An article in Thursday’s June 18th, 2015 issue of the RedEye proposes that the Blackhawks’ Stanley Cup win could cost employers millions of dollars due to the plague of distraction blanketing the Chicago workforce. While it makes sense that surfing the web for tickets and attending the parade means that work at the office isn’t being done, it also means that positive emotion is being generated. And based on research, the camaraderie and connection of the Blackhawks win is going to pay more in dividends to our workforce than it may seem.
First, we need to acknowledge that humans require connection with others. As we savor the moments of Richards’ no look pass to Kane and the resultant goal, we share in a common event. Dr. Jane Dutton has identified creating high quality connections with others at work as a major contributor to increasing our energy levels, to decreasing our stress, and to increasing the rate at which we learn and become more effective change agents. In essence, taking the time to buy tickets, attend the parade, and follow the cup connects us with others which in turn increases our productivity once we do sit down to work.
The Blackhawks win has also created more than a fair share of positive emotion for the city. In research conducted by Dr. Barbara Fredrickson, she describes the broaden and build theory of positive emotion which holds that positive states and emotions are essential. Positivity and optimism open us and broaden our ideas about possible actions. Consider how this could impact our work with the increase in creativity and innovation. People who experience more positive emotion are more resilient, have better relationships, and also experience greater levels of life satisfaction. This impact on our personal life spills over into our professional life. In Dr. Martin Seligman’s book, Authentic Happiness, he cites research in which the job performance of 272 employees was reviewed as well as the levels of positive emotion experienced within that time frame. It was revealed that individuals who experienced more positive emotion also received better performance evaluations and better pay.

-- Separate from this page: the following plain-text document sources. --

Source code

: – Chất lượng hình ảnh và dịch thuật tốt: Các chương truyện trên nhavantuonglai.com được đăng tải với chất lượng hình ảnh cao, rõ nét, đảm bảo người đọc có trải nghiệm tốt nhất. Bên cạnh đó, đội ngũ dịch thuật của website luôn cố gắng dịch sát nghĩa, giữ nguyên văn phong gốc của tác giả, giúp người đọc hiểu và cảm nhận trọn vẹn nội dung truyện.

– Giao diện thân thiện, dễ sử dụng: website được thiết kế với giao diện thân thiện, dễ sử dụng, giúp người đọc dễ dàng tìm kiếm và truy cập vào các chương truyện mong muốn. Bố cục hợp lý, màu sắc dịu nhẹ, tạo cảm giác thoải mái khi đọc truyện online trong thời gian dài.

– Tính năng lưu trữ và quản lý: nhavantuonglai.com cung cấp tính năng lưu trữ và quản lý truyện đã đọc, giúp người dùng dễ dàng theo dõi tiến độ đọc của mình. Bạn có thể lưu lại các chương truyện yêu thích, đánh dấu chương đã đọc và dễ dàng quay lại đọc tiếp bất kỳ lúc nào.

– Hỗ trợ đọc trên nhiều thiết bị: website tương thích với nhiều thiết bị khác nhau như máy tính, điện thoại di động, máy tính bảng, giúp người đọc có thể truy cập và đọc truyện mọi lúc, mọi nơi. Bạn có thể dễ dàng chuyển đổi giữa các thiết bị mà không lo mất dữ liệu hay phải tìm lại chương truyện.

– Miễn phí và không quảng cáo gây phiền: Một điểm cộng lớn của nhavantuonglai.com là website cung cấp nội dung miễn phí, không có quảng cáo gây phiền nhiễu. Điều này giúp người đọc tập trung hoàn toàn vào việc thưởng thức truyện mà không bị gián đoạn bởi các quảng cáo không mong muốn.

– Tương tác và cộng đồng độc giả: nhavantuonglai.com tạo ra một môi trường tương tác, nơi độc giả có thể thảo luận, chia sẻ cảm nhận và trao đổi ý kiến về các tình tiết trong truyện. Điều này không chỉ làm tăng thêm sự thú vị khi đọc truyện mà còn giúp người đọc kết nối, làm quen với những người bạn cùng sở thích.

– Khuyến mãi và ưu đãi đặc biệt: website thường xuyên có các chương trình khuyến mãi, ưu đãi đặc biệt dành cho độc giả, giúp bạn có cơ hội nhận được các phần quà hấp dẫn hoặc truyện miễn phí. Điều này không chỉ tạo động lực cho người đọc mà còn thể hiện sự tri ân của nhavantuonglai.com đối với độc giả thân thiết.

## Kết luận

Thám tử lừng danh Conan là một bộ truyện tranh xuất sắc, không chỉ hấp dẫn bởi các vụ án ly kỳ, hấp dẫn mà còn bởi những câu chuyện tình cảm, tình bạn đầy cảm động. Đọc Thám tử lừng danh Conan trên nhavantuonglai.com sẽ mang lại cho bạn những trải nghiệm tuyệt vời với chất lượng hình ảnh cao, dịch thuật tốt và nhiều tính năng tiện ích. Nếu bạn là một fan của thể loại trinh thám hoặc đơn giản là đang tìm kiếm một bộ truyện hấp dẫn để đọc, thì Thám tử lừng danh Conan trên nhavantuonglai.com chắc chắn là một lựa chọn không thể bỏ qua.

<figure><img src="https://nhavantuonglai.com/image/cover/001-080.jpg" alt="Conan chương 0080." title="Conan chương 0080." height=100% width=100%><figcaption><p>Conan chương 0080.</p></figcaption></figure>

But what if the Blackhawks aren’t your favorite team of all time? (First, you may not want to admit that out loud.) Fear not, talking positively about the success of others and celebrating that success is a form of what researchers call capitalization and active constructive responding. Dr. Shelly Gable and her team of researchers found that responding positively to another person’s success or good news benefits you just as much as the experience benefits them. Yes, even if you’re not a direct descendent of the Blackhawks fan club you can capitalize on the win as well.
The economics of positive relationships and positive emotion cannot be understated. The research is becoming more clear every day: Experiencing positive emotion and positive relationships (yes, especially at work) does more to increase our productivity and innovation than not experiencing them. So, not celebrating the Blackhawks win could actually cost us. Cheers to that!